In August, he received the National League Rooky of the Month award after batting .356 in 31 games with 16 extra-base hits. He came in second behind the Milwaukee Brewers’ Devin Williams in voting for NL Rookie of the Year.

The following year, Cronenworth was named as a reserve for the All-Star game, and on July 16th, and he became just the third Padre to hit for the cycle. He finished the year batting .266/.340/.460/.800, OPS+122, with 71 RBI and 21 home runs.  Last year, the Padre offense, including Cronenworth, struggled mightily. He batted .239/.332/.390 while contending with injuries but still led the team in games played at 158.

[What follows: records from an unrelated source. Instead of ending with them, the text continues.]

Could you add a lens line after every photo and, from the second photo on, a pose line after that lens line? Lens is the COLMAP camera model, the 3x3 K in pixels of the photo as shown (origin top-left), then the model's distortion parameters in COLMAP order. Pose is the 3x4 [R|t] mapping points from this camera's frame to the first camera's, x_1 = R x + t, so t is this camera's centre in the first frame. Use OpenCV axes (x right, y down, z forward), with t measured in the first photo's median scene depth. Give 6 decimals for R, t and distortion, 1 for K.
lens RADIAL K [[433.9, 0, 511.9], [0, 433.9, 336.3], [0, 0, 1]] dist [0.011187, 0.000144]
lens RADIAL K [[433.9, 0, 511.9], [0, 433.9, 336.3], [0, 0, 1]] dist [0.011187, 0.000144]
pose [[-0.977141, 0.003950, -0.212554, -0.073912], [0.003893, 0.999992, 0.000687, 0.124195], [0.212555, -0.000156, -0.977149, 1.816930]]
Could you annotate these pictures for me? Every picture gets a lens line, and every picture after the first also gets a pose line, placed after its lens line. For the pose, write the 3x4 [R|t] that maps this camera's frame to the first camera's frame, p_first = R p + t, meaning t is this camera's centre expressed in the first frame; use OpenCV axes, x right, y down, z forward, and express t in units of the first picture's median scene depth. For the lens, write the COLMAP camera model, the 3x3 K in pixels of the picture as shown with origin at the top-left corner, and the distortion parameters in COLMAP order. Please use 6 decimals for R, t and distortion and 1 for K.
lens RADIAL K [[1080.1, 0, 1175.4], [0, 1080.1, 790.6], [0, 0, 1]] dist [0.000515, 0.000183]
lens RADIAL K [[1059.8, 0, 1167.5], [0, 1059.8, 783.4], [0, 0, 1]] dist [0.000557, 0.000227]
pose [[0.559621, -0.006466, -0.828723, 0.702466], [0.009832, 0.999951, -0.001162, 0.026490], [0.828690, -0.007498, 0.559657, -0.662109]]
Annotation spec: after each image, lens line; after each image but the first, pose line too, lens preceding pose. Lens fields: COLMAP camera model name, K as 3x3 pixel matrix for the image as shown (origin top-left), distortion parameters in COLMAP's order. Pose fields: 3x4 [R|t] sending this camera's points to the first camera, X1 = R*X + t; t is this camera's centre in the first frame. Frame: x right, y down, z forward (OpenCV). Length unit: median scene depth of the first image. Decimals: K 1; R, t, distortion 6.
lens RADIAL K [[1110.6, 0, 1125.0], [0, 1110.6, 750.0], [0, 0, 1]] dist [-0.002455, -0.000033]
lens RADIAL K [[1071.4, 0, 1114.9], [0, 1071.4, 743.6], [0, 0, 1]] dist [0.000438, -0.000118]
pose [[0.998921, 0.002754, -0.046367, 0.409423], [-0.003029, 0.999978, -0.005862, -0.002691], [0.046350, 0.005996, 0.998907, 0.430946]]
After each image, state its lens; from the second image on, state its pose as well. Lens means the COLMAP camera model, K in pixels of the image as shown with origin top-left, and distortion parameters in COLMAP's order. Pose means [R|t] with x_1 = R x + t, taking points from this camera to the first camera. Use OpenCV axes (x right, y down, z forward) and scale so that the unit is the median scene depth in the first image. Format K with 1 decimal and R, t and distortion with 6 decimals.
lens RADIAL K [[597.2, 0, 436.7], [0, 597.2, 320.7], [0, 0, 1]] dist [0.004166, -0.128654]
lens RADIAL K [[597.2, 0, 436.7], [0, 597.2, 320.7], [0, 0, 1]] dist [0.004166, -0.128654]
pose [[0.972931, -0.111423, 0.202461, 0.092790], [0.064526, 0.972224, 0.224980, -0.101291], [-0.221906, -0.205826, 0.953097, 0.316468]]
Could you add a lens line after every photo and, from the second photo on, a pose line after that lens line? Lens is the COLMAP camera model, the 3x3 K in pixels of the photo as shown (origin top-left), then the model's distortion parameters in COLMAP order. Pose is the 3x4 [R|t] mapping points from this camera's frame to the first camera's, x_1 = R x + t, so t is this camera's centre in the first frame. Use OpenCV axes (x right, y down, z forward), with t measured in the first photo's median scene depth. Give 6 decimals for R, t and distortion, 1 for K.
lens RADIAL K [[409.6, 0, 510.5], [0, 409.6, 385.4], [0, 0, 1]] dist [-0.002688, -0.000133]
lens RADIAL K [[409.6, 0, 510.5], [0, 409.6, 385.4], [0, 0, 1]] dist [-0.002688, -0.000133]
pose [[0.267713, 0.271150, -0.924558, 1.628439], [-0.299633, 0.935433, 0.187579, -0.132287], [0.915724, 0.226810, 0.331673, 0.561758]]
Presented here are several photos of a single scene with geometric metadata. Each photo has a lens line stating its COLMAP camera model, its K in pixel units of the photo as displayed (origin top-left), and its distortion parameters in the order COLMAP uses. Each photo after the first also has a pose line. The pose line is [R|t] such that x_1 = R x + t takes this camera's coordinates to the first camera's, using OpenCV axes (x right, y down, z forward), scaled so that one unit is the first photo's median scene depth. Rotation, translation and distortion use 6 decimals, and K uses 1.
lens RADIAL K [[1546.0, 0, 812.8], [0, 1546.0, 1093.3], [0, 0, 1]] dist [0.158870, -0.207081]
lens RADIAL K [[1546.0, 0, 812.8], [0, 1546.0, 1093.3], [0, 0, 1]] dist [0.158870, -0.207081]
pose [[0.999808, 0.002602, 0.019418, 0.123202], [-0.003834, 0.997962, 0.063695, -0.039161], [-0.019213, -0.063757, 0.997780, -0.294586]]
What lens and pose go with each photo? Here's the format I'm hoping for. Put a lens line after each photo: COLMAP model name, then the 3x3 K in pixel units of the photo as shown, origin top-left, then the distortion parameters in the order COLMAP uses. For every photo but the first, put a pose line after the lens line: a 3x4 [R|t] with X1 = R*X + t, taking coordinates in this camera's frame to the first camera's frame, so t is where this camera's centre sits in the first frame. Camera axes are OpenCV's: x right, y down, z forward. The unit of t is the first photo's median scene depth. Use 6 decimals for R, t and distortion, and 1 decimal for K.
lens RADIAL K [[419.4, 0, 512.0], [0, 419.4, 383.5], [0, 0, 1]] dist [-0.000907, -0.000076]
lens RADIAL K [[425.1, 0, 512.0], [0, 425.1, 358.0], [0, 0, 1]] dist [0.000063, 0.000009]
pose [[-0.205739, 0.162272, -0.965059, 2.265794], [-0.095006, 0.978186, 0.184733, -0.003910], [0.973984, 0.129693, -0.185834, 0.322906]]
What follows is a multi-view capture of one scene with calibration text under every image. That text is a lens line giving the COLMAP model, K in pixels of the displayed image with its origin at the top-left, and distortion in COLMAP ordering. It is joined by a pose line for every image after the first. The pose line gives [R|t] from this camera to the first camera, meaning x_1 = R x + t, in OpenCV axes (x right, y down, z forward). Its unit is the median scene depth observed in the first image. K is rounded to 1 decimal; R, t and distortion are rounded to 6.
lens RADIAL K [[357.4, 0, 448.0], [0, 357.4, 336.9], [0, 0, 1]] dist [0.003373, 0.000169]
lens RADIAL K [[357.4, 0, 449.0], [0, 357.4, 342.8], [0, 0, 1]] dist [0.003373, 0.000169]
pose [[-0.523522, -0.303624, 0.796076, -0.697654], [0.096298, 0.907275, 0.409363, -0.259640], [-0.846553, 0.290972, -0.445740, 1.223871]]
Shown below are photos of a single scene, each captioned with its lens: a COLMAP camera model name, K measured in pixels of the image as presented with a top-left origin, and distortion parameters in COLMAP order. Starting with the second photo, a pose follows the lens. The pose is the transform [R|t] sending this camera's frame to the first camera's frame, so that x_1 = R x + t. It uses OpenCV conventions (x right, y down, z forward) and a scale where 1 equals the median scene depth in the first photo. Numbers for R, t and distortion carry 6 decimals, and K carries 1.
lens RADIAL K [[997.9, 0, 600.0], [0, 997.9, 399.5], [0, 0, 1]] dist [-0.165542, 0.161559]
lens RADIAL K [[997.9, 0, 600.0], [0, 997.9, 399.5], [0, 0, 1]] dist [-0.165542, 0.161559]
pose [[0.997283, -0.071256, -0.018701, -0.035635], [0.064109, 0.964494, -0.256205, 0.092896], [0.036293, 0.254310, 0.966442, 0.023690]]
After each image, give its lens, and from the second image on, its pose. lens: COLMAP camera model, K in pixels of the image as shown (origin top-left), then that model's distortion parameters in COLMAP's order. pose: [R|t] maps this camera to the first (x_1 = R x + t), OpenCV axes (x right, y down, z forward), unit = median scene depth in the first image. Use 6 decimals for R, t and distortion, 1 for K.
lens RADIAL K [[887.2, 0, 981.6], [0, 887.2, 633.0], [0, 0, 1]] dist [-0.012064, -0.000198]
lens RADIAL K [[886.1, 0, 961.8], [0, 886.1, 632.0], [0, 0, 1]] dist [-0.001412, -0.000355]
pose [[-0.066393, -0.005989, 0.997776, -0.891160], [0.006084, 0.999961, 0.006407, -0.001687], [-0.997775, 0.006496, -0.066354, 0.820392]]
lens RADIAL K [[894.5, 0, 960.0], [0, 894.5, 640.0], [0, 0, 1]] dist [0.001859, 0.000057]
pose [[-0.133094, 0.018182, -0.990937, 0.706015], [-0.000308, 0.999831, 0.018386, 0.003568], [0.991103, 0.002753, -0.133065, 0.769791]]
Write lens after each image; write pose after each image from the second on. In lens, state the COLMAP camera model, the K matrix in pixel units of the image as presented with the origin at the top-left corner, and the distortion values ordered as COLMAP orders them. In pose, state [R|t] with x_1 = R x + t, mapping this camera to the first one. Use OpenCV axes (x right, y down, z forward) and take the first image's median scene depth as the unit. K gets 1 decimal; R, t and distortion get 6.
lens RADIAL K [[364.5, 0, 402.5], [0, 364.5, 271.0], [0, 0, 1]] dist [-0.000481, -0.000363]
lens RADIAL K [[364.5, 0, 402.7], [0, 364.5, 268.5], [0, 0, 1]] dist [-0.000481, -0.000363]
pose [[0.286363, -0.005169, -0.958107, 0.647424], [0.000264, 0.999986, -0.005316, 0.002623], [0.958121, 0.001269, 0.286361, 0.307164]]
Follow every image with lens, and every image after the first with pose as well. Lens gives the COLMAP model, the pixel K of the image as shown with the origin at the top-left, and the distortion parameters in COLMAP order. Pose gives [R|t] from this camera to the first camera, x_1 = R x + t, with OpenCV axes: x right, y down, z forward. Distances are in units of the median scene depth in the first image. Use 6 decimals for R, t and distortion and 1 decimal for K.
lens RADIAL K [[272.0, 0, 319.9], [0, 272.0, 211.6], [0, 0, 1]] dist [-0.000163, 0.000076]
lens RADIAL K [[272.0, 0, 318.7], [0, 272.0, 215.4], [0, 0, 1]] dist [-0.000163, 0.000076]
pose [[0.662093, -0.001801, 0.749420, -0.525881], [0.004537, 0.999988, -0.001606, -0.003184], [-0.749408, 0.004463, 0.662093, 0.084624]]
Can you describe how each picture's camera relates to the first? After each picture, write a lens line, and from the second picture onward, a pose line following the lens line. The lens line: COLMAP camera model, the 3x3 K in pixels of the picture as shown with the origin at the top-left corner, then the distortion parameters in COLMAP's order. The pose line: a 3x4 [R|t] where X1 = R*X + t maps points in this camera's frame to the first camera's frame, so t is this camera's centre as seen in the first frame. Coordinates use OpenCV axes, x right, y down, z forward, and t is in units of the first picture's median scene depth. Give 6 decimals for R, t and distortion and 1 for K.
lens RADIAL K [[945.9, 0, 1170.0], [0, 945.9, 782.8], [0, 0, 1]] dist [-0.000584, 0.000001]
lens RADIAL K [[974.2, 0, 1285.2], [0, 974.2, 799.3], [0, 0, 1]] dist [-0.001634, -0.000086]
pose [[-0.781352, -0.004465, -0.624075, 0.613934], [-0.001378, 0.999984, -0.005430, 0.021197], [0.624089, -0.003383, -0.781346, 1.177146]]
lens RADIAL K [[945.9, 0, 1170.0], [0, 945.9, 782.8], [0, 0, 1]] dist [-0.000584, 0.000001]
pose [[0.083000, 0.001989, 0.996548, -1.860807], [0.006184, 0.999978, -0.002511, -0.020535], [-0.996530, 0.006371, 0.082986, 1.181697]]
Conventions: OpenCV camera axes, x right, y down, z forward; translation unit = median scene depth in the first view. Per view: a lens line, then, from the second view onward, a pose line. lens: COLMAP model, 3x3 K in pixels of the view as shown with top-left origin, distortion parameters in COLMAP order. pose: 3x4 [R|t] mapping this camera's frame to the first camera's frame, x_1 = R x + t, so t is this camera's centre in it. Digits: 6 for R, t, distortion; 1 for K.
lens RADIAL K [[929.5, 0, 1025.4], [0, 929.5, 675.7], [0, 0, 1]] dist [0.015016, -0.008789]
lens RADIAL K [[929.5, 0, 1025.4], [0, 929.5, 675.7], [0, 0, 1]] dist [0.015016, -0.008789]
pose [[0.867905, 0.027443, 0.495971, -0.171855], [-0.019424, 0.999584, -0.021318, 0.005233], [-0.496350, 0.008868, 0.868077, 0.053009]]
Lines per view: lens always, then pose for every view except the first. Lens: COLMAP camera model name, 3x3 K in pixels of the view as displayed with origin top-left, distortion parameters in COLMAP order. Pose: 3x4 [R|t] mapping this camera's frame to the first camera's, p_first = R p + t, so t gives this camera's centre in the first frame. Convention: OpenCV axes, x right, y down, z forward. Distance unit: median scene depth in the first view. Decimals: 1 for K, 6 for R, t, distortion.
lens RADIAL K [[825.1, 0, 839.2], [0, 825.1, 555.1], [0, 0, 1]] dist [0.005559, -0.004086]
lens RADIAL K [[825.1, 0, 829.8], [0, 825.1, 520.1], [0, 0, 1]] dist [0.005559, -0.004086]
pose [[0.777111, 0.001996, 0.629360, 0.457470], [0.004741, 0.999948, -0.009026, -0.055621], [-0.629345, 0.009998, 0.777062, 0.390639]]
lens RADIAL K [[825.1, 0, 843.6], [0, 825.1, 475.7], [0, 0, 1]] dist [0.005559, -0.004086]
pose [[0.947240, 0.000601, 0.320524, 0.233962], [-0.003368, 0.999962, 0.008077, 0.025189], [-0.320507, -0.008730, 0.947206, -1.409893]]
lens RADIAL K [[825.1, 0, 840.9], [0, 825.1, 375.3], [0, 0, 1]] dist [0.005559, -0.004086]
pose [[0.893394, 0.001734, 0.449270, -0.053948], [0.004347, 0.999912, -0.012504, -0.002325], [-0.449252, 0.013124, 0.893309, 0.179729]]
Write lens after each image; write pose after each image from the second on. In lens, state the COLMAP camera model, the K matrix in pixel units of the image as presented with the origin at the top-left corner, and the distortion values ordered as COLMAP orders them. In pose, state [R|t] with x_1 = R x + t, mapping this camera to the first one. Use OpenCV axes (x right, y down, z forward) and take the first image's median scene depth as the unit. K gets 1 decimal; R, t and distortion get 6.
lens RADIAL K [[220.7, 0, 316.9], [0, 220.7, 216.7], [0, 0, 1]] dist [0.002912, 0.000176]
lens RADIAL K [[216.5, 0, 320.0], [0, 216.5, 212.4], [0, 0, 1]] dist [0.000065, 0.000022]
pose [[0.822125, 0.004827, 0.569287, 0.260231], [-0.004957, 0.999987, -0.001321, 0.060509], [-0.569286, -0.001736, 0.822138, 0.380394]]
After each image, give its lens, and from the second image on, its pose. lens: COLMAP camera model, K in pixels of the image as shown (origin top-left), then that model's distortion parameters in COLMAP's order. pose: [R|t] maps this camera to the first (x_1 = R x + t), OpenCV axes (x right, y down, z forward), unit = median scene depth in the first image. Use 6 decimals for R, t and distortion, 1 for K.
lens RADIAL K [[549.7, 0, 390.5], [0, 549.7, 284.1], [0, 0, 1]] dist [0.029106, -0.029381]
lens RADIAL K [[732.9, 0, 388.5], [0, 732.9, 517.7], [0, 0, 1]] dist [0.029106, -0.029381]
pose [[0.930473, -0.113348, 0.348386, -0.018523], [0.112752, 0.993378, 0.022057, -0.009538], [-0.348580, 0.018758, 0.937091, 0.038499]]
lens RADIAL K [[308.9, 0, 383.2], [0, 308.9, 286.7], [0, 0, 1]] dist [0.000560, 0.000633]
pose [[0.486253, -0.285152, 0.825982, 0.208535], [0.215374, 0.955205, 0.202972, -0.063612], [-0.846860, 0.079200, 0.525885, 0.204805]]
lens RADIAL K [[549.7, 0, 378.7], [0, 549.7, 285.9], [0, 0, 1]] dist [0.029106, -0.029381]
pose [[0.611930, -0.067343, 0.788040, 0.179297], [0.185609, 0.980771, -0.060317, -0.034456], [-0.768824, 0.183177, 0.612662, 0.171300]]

Cronenworth begins this crucial 2023 season with added confidence. He’s gone from a reserve to a player valued by the front office, the manager and coaches, and his teammates.

“If you look at the core group of guys…,” Cronenworth recently told reporters. “I don’t think you’d ask for a better group to stay together for a long period of time. It’s a pretty special organization and a special group of guys…I think it’s just the dedication, obviously, from Peter (Seidler) and his family to put us in the best position along with A.J. (Preller) and the group. Things are looking really good in San Diego..”

Jake Cronenworth has proven his worth and importance as a Padre. Since he joined the team in 2020, he has garnered 10.5 bWAR, the tenth highest in Major League Baseball at that time. He’s convinced that “things are looking really good in San Diego.”